There can be a near-infinite number of scenarios like this on various platforms where code running in a later stage depends on some hardware initialization that code running in an earlier stage did, and I see no practical way to track them all even if we did try to implement explicit backwards-compatibility for all of them. vboot is an optional feature in coreboot and most people aren't even using it. How are we going to get every developer/reviewer to care about whether a change they're about to make could subtly break compatibility for a feature they've never used?
And even if we did find a way to perfectly track every possible dependency and wanted to implement backwards-compatibility for all of them, what is the cost for doing so (both the effort of writing it, and the amount of extra romstage code we need to carry around in our binaries)? Not every incompatibility is easy to fix up once you detect it. Let's go back to the vboot workbuffer, for example: the workbuffer contains among other things a couple of data structures that have been read from the TPM and contain information relevant at various points in the boot flow. Right now, two of those (secdata_firmware and secdata_kernel) get loaded in verstage, while the third (secdata_fwmp) only gets loaded in our payload. But we have been discussing that we might want to (for various reasons) change this in the future so that secdata_fwmp is also loaded in verstage. Let's say we make that change, and we want to stay backwards compatible to RO firmware built before it. That means that early in romstage, before any new code that depends on secdata_fwmp runs, we'll need to run some code that checks the workbuffer version and fixes this incompatibility if it is too old. But in order to be able to load secdata_fwmp, we'll need to link the entire TPM driver stack into romstage which otherwise wouldn't be needed there on many platforms. So we are bloating our binary size in a potentially space-restricted pre-RAM stage just to be able to fix an issue that most people are never going to care about. Multiply that by the dozens of possible incompatibilities that will accumulate over the years.
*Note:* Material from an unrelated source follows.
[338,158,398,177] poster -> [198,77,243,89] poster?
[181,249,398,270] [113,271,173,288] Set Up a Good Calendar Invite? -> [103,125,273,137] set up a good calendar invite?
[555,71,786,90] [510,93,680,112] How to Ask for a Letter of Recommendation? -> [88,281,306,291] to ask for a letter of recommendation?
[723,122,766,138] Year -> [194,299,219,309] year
I totally understand that it would be great if we could just build a system where you can just run any RO and RW together and have them work it out, but I really don't think that's feasible in practice. vboot was not designed to support that, for good reason. And if we tried to just get started on adding compatibility code for specific issues that people have on a specific platform right now to "see how far we get", I don't think it's going to work out in the long term and it will just lead to disruption and extra code complexity right now that's eventually not going to pay off for anyone. It may work for the one platform you care about for a while but sooner or later there'll be another compatibility break that you can't easily mitigate. And if people start to rely on this working then they may get angry if someone else makes a change that is going to break compatibility on their platform in a way that can't be fixed, which I think would be a bad thing, because we do need to be able to develop new features and fix architectural issues (both in vboot and in other code that can cause RO->RW dependencies) unburdened by legacy code from years ago.